# Problem
Down to the last line, retype each line of the entries exactly, starting with the one that contains "text [150, 150, 1090, 357]".

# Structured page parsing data
################

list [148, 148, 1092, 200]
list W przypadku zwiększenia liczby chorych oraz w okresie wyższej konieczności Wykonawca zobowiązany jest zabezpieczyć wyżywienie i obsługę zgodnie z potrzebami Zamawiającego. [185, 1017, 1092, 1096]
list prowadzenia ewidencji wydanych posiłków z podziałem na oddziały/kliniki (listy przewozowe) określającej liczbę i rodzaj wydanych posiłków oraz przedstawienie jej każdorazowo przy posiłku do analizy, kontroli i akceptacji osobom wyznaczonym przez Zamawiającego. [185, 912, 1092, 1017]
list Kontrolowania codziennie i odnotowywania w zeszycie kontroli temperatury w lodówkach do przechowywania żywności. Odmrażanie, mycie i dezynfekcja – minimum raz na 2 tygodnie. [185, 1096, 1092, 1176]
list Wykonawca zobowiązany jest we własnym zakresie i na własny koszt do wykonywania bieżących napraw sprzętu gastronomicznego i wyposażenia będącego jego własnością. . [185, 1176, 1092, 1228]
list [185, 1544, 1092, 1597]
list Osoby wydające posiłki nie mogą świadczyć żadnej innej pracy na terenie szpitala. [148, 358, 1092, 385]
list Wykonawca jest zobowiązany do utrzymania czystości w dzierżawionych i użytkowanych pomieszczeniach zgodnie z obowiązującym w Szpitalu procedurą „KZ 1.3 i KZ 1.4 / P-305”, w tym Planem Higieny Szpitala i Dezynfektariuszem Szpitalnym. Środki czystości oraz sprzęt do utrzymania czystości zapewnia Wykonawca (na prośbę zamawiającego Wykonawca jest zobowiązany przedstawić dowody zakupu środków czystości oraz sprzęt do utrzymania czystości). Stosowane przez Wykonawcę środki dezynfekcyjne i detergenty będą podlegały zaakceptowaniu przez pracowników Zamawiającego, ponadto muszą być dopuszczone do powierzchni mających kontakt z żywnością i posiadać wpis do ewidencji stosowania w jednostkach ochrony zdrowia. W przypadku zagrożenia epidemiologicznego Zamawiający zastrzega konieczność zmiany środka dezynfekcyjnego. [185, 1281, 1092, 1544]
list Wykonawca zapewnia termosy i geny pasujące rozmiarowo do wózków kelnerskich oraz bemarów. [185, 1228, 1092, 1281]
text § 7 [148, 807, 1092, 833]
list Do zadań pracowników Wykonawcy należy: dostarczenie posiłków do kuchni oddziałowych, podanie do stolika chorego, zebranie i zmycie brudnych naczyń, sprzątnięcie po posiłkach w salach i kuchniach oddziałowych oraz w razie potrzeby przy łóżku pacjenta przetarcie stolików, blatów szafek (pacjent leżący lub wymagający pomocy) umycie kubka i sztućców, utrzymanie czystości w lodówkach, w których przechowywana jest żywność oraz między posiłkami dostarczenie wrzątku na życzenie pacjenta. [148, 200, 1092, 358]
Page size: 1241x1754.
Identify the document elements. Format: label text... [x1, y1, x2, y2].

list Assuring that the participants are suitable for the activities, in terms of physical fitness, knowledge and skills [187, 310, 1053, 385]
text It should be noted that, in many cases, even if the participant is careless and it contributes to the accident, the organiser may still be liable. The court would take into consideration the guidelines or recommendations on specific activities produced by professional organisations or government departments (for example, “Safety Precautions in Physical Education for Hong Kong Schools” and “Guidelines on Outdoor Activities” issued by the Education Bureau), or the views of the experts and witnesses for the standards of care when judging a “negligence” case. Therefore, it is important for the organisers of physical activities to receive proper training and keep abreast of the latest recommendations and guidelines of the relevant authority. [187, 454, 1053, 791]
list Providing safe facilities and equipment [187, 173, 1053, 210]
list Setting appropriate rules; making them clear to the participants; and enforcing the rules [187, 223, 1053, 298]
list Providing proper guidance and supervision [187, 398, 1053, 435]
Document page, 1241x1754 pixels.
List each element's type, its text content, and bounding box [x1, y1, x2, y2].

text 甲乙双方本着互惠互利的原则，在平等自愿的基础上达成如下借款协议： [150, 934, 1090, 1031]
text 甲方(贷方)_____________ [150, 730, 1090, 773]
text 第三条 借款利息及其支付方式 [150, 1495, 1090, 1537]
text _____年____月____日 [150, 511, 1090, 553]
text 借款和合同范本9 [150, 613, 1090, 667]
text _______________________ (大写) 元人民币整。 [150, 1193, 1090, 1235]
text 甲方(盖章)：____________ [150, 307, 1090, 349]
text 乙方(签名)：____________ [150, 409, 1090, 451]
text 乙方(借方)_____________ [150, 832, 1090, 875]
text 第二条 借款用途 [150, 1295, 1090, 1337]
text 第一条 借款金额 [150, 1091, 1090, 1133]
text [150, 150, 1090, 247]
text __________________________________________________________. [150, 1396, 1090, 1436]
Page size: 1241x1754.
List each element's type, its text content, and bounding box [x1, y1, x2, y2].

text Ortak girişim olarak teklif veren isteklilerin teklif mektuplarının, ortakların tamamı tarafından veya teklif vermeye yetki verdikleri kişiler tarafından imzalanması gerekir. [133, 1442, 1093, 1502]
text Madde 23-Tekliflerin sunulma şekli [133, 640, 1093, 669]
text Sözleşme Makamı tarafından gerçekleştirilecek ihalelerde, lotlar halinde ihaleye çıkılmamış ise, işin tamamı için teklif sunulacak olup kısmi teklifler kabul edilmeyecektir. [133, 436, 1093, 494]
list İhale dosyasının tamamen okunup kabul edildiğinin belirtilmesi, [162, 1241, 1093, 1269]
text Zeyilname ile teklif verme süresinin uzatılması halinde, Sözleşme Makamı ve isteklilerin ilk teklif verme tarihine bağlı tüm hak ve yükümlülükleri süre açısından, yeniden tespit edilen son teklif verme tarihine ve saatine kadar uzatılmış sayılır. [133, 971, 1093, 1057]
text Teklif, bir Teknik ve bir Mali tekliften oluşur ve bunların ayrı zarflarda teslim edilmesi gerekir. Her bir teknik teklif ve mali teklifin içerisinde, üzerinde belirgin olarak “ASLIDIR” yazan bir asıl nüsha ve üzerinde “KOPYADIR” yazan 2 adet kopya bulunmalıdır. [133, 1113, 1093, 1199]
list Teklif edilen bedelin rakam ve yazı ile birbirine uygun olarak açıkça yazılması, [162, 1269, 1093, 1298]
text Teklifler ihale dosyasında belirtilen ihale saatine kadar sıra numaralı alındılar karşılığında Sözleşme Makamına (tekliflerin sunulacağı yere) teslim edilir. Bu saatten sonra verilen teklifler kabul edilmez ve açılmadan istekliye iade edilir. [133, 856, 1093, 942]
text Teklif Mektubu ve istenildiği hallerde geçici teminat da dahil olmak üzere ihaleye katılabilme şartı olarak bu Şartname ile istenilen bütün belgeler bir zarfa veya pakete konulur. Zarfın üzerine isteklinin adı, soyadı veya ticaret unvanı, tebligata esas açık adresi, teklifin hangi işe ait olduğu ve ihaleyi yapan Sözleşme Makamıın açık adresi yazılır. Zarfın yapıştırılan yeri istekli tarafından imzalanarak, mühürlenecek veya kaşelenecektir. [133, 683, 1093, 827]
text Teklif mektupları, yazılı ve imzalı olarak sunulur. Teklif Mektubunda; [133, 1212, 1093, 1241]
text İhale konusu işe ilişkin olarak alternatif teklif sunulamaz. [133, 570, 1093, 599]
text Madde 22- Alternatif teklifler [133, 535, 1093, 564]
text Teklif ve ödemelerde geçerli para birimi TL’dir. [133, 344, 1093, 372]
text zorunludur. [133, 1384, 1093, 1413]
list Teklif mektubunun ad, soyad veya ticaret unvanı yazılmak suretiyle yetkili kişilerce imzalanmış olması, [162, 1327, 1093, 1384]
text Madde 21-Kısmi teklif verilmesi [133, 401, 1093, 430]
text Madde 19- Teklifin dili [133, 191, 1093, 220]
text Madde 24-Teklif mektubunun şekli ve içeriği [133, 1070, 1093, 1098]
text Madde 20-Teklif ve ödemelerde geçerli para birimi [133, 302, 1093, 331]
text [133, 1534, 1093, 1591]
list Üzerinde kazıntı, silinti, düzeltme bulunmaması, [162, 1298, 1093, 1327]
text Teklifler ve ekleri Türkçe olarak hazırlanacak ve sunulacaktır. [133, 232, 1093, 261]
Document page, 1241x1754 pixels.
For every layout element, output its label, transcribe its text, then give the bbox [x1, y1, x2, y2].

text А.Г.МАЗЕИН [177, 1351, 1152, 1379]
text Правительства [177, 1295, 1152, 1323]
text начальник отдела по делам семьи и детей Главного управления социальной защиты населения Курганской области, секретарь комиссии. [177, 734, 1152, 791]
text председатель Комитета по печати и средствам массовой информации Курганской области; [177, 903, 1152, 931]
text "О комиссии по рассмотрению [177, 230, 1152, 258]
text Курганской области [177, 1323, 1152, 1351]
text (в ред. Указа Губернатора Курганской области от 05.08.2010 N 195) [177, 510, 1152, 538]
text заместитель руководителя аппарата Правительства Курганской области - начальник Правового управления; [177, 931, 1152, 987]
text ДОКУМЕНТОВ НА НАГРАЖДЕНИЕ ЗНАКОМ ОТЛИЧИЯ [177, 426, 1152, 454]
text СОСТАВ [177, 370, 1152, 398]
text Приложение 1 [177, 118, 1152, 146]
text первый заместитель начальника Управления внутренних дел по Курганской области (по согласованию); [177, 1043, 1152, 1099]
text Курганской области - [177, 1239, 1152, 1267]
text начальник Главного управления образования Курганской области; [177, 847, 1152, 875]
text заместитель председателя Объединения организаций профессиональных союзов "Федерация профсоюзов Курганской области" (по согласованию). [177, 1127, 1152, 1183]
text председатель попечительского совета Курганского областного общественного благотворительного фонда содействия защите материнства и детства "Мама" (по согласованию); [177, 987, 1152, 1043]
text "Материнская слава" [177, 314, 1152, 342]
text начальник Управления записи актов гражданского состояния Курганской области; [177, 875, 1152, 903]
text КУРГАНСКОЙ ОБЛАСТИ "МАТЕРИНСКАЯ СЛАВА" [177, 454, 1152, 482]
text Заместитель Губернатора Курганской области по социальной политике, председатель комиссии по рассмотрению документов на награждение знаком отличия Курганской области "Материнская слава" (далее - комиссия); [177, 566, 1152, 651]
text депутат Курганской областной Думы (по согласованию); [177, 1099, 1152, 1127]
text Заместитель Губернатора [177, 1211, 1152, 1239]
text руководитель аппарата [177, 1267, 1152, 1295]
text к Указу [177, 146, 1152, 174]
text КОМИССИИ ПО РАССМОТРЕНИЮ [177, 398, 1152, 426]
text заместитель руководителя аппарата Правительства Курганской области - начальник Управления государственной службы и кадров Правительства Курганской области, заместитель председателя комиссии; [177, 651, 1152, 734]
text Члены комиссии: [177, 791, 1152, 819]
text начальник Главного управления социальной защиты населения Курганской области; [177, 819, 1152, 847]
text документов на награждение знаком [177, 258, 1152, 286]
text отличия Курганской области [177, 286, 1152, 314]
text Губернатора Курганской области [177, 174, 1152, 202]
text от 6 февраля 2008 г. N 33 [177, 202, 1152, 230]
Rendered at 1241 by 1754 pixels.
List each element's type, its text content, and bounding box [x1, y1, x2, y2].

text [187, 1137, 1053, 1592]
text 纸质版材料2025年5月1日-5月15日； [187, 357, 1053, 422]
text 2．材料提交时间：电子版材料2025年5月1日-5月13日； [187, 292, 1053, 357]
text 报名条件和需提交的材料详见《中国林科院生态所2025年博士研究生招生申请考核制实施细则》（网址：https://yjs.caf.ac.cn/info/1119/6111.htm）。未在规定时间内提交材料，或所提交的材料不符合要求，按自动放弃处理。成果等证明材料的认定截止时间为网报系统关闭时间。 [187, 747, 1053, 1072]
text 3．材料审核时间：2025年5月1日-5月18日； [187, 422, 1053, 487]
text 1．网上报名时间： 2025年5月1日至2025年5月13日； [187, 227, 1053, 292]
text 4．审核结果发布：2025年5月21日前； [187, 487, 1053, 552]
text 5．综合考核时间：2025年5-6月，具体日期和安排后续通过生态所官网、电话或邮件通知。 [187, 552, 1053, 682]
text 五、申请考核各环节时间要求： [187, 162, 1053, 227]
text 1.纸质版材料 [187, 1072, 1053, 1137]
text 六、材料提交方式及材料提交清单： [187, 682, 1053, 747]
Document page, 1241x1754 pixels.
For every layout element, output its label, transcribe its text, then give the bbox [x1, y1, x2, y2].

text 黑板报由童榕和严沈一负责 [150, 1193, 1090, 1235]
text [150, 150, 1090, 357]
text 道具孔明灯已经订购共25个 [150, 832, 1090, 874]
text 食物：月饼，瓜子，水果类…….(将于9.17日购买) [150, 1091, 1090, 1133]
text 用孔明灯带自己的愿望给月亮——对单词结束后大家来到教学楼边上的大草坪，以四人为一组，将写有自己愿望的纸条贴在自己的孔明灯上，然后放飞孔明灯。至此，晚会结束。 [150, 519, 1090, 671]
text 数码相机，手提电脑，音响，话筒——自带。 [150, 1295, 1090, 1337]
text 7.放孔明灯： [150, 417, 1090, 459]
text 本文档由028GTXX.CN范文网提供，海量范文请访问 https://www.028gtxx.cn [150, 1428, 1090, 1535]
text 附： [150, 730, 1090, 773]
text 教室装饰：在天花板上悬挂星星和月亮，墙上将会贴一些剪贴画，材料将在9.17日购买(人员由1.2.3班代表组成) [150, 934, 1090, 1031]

################

# Response to this exercise
text [150, 150, 1090, 357]
text 道具孔明灯已经订购共25个 [150, 832, 1090, 874]
text 食物：月饼，瓜子，水果类…….(将于9.17日购买) [150, 1091, 1090, 1133]
text 用孔明灯带自己的愿望给月亮——对单词结束后大家来到教学楼边上的大草坪，以四人为一组，将写有自己愿望的纸条贴在自己的孔明灯上，然后放飞孔明灯。至此，晚会结束。 [150, 519, 1090, 671]
text 数码相机，手提电脑，音响，话筒——自带。 [150, 1295, 1090, 1337]
text 7.放孔明灯： [150, 417, 1090, 459]
text 本文档由028GTXX.CN范文网提供，海量范文请访问 https://www.028gtxx.cn [150, 1428, 1090, 1535]
text 附： [150, 730, 1090, 773]
text 教室装饰：在天花板上悬挂星星和月亮，墙上将会贴一些剪贴画，材料将在9.17日购买(人员由1.2.3班代表组成) [150, 934, 1090, 1031]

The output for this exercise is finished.